* WORK ITEM:
Give back all of the data exactly as written.

* GIVEN INFORMATION:
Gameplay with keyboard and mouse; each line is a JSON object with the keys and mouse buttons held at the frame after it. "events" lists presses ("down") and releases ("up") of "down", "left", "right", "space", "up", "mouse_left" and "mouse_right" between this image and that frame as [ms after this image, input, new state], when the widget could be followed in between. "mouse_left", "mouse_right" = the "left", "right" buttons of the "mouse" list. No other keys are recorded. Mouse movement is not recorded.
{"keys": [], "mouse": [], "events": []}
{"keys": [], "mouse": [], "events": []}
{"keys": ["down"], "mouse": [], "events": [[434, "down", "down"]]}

* RESULT FOR THIS TASK:
Gameplay with keyboard and mouse; each line is a JSON object with the keys and mouse buttons held at the frame after it. "events" lists presses ("down") and releases ("up") of "down", "left", "right", "space", "up", "mouse_left" and "mouse_right" between this image and that frame as [ms after this image, input, new state], when the widget could be followed in between. "mouse_left", "mouse_right" = the "left", "right" buttons of the "mouse" list. No other keys are recorded. Mouse movement is not recorded.
{"keys": [], "mouse": [], "events": []}
{"keys": [], "mouse": [], "events": []}
{"keys": ["down"], "mouse": [], "events": [[434, "down", "down"]]}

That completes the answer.